• Given data:
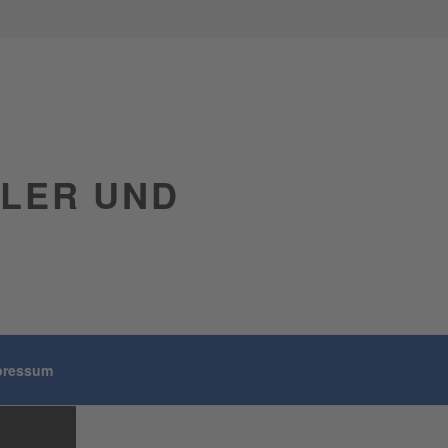
GLER UND
pressum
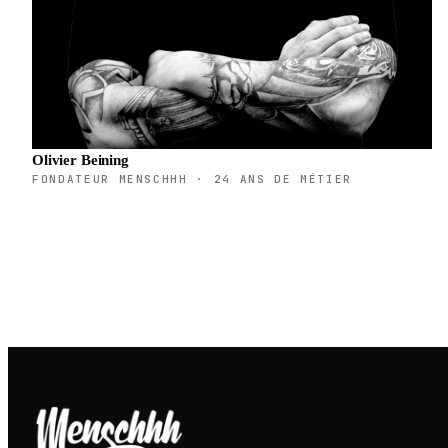
Olivier Beining
FONDATEUR MENSCHHH · 24 ANS DE MÉTIER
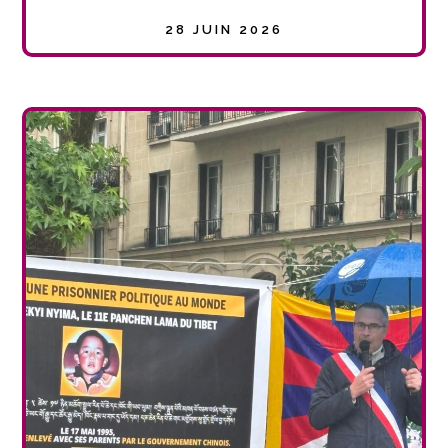
28 JUIN 2026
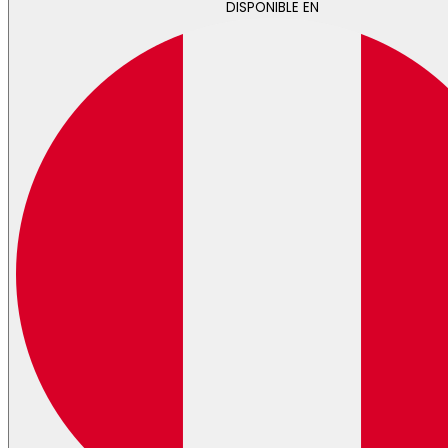
DISPONIBLE EN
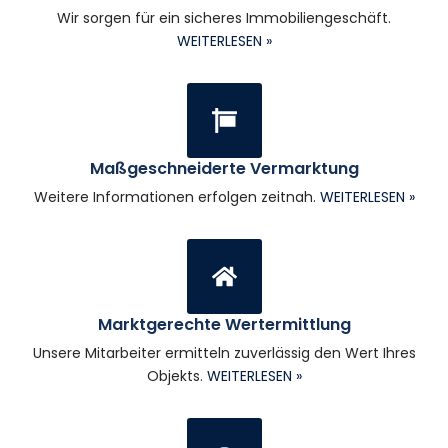
Wir sorgen für ein sicheres Immobiliengeschäft.
WEITERLESEN »
Maßgeschneiderte Vermarktung
Weitere Informationen erfolgen zeitnah.
WEITERLESEN »
Marktgerechte Wertermittlung
Unsere Mitarbeiter ermitteln zuverlässig den Wert Ihres
Objekts.
WEITERLESEN »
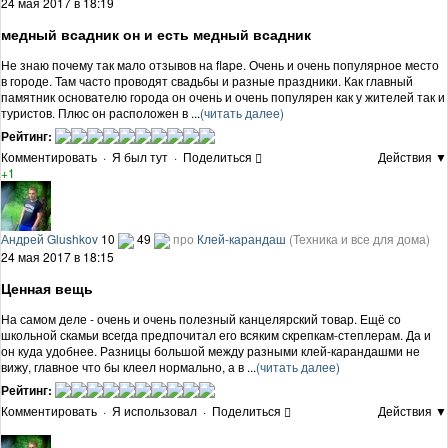
24 мая 2017 в 18:19
медный всадник он и есть медный всадник
Не знаю почему так мало отзывов на flapе. Очень и очень популярное место
в городе. Там часто проводят свадьбы и разные праздники. Как главный
памятник основателю города он очень и очень популярен как у жителей так и
туристов. Плюс он расположен в ...
(читать далее)
Рейтинг:
Комментировать
·
Я был тут
·
Поделиться
Действия ▼
+1
Андрей Glushkov
10
49
про
Клей-карандаш
(Техника и все для дома)
24 мая 2017 в 18:15
Ценная вещь
На самом деле - очень и очень полезный канцелярский товар. Ещё со
школьной скамьи всегда предпочитал его всяким скрепкам-степлерам. Да и
он куда удобнее. Разницы большой между разными клей-карандашми не
вижу, главное что бы клеел нормально, а в ...
(читать далее)
Рейтинг:
Комментировать
·
Я использовал
·
Поделиться
Действия ▼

• Required action: The whole listing above is to be printed again exactly; pictures stay out of it.

• Output for this exercise:
GLER UND
pressum
Olivier Beining
FONDATEUR MENSCHHH · 24 ANS DE MÉTIER
28 JUIN 2026
DISPONIBLE EN
Wir sorgen für ein sicheres Immobiliengeschäft.
WEITERLESEN »
Maßgeschneiderte Vermarktung
Weitere Informationen erfolgen zeitnah.
WEITERLESEN »
Marktgerechte Wertermittlung
Unsere Mitarbeiter ermitteln zuverlässig den Wert Ihres
Objekts.
WEITERLESEN »
24 мая 2017 в 18:19
медный всадник он и есть медный всадник
Не знаю почему так мало отзывов на flapе. Очень и очень популярное место
в городе. Там часто проводят свадьбы и разные праздники. Как главный
памятник основателю города он очень и очень популярен как у жителей так и
туристов. Плюс он расположен в ...
(читать далее)
Рейтинг:
Комментировать
·
Я был тут
·
Поделиться
Действия ▼
+1
Андрей Glushkov
10
49
про
Клей-карандаш
(Техника и все для дома)
24 мая 2017 в 18:15
Ценная вещь
На самом деле - очень и очень полезный канцелярский товар. Ещё со
школьной скамьи всегда предпочитал его всяким скрепкам-степлерам. Да и
он куда удобнее. Разницы большой между разными клей-карандашми не
вижу, главное что бы клеел нормально, а в ...
(читать далее)
Рейтинг:
Комментировать
·
Я использовал
·
Поделиться
Действия ▼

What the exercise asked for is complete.